Damit bleibt Verbiss zwar nicht gänzlich aus. Leutenbauer und seine Begleiter sind bei einer jungen Fichte angelangt. Der Förster bückt sich, kratzt mit der Hand den harten Schnee um das Stämmchen weg und nimmt einen der unteren Zweige zwischen die Finger. Der sieht aus, als sei ihm die Spitze abgeschnitten worden. "Das ist deutlich Verbiss." Und doch bereitet ihm der in diesem Fall wenig Sorge: Das Bäumchen hat die kritische Wachstumsphase überstanden, Leutenbauer schätzt es auf zwölf Jahre, die Verletzung sei jetzt nicht mehr existenzbedrohend.

Für die Jäger bedeutet der höhere Abschuss zusätzlichen Aufwand. "So ein hoher Abschuss artet in Arbeit aus", sagt Josef Gut.

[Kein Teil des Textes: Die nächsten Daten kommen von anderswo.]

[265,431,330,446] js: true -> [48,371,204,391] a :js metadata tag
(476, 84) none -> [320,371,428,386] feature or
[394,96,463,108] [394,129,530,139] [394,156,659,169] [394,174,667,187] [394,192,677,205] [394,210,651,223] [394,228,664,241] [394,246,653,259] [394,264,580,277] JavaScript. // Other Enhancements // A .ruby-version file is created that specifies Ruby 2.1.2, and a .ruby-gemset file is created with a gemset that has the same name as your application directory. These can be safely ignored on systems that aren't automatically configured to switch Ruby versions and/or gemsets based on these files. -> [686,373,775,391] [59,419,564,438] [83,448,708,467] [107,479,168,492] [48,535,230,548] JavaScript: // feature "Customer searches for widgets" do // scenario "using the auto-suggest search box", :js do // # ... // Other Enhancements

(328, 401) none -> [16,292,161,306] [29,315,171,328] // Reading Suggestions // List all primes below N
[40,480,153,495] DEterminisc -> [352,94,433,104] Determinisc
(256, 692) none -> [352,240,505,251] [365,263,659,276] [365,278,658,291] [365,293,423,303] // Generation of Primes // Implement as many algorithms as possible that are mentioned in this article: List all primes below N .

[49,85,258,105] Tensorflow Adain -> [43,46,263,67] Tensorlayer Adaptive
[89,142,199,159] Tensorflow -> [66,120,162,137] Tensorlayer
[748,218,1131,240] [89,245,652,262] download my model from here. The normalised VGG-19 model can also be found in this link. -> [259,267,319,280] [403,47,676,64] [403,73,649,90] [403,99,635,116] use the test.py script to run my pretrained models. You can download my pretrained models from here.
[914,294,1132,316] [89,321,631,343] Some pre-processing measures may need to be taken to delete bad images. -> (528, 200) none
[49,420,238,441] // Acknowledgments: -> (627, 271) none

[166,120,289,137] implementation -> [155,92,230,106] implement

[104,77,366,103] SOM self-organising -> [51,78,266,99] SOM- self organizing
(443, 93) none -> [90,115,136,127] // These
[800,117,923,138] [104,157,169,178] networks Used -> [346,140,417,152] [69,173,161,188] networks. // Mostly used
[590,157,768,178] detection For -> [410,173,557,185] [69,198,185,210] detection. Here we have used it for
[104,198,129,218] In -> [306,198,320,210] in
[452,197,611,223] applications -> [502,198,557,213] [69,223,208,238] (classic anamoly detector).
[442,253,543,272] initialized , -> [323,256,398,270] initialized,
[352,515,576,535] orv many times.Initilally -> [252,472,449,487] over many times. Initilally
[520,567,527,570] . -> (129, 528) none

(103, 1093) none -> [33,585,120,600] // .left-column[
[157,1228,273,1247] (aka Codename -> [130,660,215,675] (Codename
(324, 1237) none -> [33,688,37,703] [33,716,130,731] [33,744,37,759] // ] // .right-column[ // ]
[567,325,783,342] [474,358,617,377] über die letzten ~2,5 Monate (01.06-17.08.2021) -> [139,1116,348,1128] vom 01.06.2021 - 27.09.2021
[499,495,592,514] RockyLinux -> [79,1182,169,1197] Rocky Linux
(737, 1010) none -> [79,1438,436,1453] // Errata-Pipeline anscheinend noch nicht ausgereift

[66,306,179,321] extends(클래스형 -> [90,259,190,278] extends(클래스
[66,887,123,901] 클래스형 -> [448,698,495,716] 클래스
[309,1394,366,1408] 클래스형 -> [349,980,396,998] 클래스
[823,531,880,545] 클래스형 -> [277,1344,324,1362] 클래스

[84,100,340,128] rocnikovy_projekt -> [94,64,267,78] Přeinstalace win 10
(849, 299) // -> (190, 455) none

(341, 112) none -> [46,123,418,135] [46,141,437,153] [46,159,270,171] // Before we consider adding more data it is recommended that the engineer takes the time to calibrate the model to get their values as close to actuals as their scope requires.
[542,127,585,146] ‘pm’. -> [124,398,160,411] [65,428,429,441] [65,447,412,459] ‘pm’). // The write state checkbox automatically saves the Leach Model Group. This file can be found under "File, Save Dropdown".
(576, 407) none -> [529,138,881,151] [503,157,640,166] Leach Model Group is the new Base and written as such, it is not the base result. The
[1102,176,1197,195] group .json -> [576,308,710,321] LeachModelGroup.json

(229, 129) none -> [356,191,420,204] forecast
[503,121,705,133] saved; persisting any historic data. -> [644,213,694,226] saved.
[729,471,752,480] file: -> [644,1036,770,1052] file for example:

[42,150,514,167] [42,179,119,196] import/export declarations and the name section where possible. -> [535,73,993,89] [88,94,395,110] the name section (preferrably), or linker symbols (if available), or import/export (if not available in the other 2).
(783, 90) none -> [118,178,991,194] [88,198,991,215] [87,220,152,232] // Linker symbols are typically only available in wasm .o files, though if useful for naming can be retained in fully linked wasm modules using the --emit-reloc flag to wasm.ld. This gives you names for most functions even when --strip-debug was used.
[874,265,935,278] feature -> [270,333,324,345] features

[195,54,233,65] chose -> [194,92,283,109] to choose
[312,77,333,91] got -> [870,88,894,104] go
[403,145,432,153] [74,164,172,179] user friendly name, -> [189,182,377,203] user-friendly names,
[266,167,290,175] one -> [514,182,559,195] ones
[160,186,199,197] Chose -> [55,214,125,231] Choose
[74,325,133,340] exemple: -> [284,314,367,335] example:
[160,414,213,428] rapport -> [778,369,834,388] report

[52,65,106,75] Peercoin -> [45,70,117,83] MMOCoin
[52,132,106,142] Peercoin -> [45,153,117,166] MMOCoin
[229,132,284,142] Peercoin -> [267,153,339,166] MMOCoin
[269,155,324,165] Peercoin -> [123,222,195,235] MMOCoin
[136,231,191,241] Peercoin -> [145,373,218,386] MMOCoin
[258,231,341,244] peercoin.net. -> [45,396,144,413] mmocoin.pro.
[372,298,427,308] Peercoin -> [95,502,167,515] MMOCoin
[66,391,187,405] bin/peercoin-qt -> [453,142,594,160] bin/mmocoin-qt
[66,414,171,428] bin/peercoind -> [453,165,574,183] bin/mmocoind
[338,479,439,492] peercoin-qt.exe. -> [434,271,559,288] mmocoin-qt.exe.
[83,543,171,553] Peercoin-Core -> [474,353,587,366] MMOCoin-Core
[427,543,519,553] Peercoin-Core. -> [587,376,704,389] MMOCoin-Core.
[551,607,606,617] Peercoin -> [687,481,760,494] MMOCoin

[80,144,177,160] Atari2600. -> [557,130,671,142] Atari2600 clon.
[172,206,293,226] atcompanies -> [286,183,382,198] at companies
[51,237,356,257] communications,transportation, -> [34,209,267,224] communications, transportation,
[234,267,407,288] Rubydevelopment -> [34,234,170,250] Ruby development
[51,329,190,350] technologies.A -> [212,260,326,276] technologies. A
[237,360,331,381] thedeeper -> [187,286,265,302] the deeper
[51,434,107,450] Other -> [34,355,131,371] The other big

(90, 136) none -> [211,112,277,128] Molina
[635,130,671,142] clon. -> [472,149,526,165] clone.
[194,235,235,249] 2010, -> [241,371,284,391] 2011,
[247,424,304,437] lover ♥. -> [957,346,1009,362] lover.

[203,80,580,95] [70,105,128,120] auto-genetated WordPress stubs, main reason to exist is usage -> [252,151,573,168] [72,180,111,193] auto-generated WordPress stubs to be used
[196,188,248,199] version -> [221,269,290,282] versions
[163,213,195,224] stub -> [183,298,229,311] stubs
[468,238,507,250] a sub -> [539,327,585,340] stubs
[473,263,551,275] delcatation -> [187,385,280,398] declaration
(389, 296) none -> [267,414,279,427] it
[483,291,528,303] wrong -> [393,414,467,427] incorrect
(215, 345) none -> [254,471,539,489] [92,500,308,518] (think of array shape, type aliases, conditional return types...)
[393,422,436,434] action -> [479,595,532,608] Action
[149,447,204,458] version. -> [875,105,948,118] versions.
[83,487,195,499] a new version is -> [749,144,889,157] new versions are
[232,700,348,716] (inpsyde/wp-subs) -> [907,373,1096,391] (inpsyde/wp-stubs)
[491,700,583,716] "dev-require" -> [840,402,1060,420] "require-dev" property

Um ein Reh zu erlegen, brauche man im Schnitt 25 Stunden. Dennoch ist er davon überzeugt, dass der eingeschlagene Weg der richtige ist: "Die Jägerschaft akzeptiert den hohen Abschuss, weil er Erfolg zeigt", sagt er. Der Waldumbau am Blomberg ist gelungen. Was auch die Waldbesitzer zufriedenstellt. "Naturverjüngung ist die preiswerteste und beste Nachwuchsarbeit im Wald", sagt Franz Floßmann und blickt über das Schindelmoos: "Da ist nichts gepflanzt worden."

Wenn sich Bäume selbst ausäen, seien mühsame und teure Pflanzaktionen nicht mehr notwendig. Um sich ein Bild über den aktuellen Stand zu machen, treffen sich jedes Jahr Jäger, Waldbesitzer und Förster zum Rundgang. Denn zu tun gib es trotzdem genug. Damit die Sämlinge genug Licht haben um sich entfalten zu können, müssen die Bestände regelmäßig ausgedünnt werden. Zu Ende ist der Waldumbau deshalb nie. "Das bleibt eine Daueraufgabe", sagt Max Leutenbauer.